Were Pooper a going startup, the website’s exuberant account of the scooping vocation would be incredibly insulting. “Set your own schedule. Scooping with Pooper gives you the freedom to work whenever you want. Scoop as much or as little as you like,” reads one bullet point. “Scooping isn’t just a great way to earn extra income, it’s also great way to give back to your neighborhood and community,” reads another. “Scoopers are permitted to use any mode of transportation they choose—car, bike, scooter, or just their favorite shoes.” Why the scooper might risk a shit stain on her favorite shoes is beyond me, though of course the possibility remains that she may be too poor to own more than a single pair.
Oh, that Pooper were real! Imagine the Harvard-educated copywriters, holed up in a glass parapet somewhere in Palo Alto with a whiteboard and a dream. Imagine the mental gymnastics that this clutch of Ivy grads would have to perform in order to polish the turd-like idea of scooping shit for a living to people desperate enough to scoop shit for a living, who also own smartphones.

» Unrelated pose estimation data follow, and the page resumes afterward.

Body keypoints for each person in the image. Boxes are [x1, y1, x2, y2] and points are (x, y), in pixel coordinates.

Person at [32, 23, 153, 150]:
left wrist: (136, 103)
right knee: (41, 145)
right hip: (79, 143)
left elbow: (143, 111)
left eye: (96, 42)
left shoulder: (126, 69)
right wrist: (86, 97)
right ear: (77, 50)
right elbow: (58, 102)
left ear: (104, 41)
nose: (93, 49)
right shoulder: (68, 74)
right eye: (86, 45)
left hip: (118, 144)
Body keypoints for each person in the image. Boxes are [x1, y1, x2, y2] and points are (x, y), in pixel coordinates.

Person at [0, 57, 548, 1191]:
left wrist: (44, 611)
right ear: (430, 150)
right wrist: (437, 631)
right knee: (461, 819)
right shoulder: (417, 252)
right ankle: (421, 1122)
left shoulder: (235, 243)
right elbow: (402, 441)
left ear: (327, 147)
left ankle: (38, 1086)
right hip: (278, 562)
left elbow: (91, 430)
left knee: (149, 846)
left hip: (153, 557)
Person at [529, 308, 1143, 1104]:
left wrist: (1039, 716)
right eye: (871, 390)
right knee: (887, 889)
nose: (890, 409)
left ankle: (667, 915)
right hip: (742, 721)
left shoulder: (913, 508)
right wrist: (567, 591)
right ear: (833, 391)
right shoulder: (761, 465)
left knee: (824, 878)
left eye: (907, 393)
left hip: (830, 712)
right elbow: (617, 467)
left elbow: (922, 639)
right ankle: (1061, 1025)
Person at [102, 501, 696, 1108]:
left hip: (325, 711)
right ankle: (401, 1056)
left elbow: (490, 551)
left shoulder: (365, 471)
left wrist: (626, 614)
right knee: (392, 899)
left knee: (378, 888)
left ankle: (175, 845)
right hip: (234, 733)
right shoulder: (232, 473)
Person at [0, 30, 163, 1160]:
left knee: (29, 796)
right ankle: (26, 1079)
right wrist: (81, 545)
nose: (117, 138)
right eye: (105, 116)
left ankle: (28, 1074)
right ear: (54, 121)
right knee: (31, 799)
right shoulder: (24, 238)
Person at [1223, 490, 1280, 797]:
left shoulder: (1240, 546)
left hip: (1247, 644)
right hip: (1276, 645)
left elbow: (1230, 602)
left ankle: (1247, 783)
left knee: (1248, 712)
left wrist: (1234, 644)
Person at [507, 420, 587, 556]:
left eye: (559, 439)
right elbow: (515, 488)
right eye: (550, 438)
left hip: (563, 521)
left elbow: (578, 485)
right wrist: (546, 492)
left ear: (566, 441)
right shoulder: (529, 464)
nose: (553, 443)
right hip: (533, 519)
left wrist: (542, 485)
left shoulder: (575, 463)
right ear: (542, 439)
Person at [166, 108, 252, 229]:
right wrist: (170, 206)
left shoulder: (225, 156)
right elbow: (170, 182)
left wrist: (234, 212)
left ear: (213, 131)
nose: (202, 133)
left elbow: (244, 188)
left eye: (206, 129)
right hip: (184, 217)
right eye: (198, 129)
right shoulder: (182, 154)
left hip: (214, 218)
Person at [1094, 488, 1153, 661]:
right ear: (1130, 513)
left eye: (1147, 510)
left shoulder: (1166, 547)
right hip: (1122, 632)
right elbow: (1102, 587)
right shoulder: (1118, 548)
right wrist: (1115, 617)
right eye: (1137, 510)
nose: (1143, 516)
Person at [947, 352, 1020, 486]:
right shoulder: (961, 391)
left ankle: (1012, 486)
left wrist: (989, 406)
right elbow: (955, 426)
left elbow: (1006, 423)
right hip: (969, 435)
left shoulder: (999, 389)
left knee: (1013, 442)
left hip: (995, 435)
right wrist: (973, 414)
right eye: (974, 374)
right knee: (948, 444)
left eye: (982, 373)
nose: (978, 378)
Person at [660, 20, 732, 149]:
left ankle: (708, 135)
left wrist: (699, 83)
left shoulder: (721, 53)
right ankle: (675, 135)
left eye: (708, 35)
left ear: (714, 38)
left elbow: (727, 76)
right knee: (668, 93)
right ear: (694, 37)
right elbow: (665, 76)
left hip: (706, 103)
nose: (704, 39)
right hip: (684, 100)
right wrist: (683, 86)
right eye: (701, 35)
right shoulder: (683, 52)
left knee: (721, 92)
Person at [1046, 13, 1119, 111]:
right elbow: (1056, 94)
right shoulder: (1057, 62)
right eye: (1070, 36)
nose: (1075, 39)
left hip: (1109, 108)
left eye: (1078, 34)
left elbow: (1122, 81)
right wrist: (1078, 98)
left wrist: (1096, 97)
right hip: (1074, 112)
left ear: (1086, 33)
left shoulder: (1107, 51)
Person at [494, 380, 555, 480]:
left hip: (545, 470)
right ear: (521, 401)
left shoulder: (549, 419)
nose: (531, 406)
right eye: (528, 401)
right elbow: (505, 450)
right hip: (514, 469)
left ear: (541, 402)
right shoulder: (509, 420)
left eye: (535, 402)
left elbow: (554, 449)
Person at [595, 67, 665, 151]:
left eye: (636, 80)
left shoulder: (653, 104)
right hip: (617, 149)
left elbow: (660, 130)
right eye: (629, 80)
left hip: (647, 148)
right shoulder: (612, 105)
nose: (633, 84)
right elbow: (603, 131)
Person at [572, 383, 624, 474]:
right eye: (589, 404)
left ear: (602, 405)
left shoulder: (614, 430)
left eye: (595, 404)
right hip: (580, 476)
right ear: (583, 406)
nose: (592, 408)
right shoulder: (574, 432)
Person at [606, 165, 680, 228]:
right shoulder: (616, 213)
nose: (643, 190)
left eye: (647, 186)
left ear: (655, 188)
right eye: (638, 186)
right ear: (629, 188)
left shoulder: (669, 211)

Pooper’s depiction of the wired urbanites desperate to use the app is no-less spot on: “We didn’t plan on…such an immediate response and overwhelming demand by the public to get their hands on the finished product! We understand how frustrating it must be for those awaiting Pooper to come out of beta, but assure you we are working around the clock with our developers to catch up with this demand and get Pooper launched on the App Store in the coming months.”
Can you imagine the sort of unrepentant dickface who would outsource the most basic facet of dog ownership? Pooper did! In a video on its homepage, a smirking, slightly chubby, bespectacled guy in his early thirties—presumably their satiric vision of a tech bro—explains to a cadre of whiny assholes that, yes, this service is 100 percent real.

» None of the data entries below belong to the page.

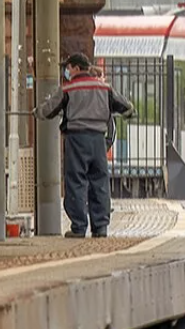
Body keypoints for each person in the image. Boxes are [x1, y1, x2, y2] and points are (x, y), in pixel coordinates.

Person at [38, 53, 135, 238]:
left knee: (76, 182)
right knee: (99, 182)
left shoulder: (68, 88)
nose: (67, 71)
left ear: (75, 68)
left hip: (76, 140)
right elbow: (124, 106)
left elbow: (49, 109)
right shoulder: (104, 87)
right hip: (98, 140)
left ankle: (79, 227)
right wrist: (130, 111)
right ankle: (100, 227)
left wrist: (37, 112)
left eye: (68, 67)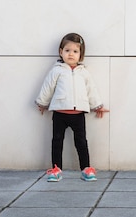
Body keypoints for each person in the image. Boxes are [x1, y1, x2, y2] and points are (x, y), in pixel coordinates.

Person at [35, 32, 109, 182]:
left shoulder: (84, 73)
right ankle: (56, 169)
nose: (70, 54)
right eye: (67, 50)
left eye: (75, 51)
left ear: (80, 55)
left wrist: (97, 105)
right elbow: (47, 87)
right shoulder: (57, 70)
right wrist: (42, 102)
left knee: (81, 142)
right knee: (57, 141)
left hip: (78, 115)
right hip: (60, 113)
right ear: (60, 52)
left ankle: (86, 168)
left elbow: (91, 90)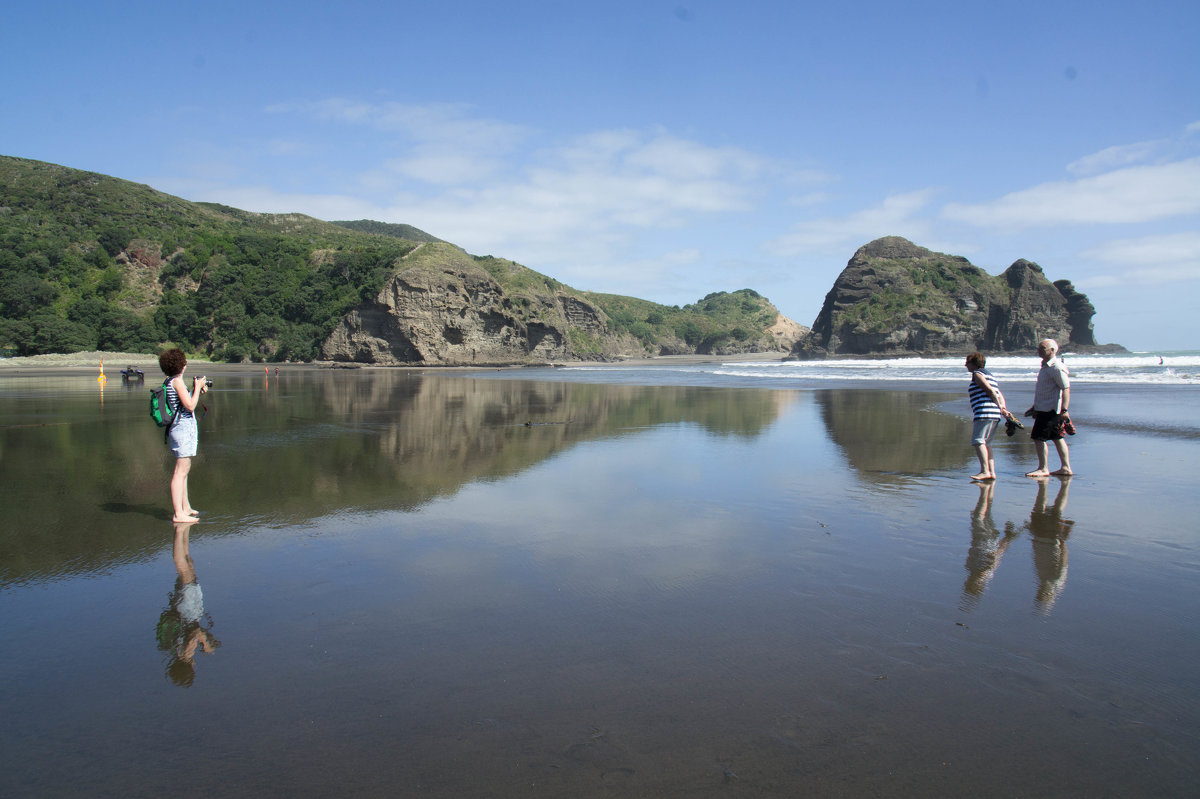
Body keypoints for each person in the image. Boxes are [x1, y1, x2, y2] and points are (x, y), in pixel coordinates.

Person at [158, 348, 208, 523]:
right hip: (182, 429)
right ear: (181, 364)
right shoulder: (177, 382)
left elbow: (185, 402)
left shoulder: (170, 381)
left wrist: (197, 390)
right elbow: (190, 406)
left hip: (180, 428)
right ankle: (178, 513)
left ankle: (185, 507)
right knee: (180, 471)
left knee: (184, 470)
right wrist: (197, 388)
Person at [1025, 339, 1073, 477]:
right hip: (1044, 408)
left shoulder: (1056, 367)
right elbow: (1045, 390)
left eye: (1043, 348)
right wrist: (1035, 407)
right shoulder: (1046, 367)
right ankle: (1065, 467)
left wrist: (1064, 410)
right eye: (1039, 348)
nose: (1039, 350)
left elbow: (1066, 388)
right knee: (1057, 437)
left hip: (1051, 410)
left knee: (1038, 437)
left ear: (1052, 350)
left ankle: (1043, 468)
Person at [965, 351, 1008, 481]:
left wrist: (999, 406)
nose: (966, 365)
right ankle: (991, 472)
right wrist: (1003, 408)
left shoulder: (977, 374)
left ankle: (985, 471)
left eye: (967, 363)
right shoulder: (991, 375)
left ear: (974, 364)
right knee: (987, 443)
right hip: (994, 413)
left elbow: (990, 390)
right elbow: (999, 393)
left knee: (978, 441)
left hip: (984, 412)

Of course, it is not. Instead, Pooper is a genius commentary on the loathsome indignity of the sharing economy and the growing class divide. It supplies a fragrant snapshot of a world in which avaricious companies with no fealty to their employees pay contractors on a per-shit basis without having to spring for healthcare. And it demonstrates just how venture capitalists and start-ups have rigged things so that they alone reap the benefits of humiliating toil, where the rich can afford to drop a deuce wherever they please. What freelancer among us can say she hasn’t picked up a turd to make rent?
Quoth the release: “We think if we can improve the dog-owning experience, while promoting cleaner and healthier cities, and also providing extra income for those interested in being part of the gig economy, then shouldn’t we?” If we can fire all our staff photographers while improving our reporters’ iPhone camera skills, then shouldn’t we? If we can outsource production to China while giving a few child laborers enough money to eat occasionally, then shouldn’t we? The answers to these questions—as well as the one asking if Pooper is way too criminally oblivious to be real—always and forever will be yes.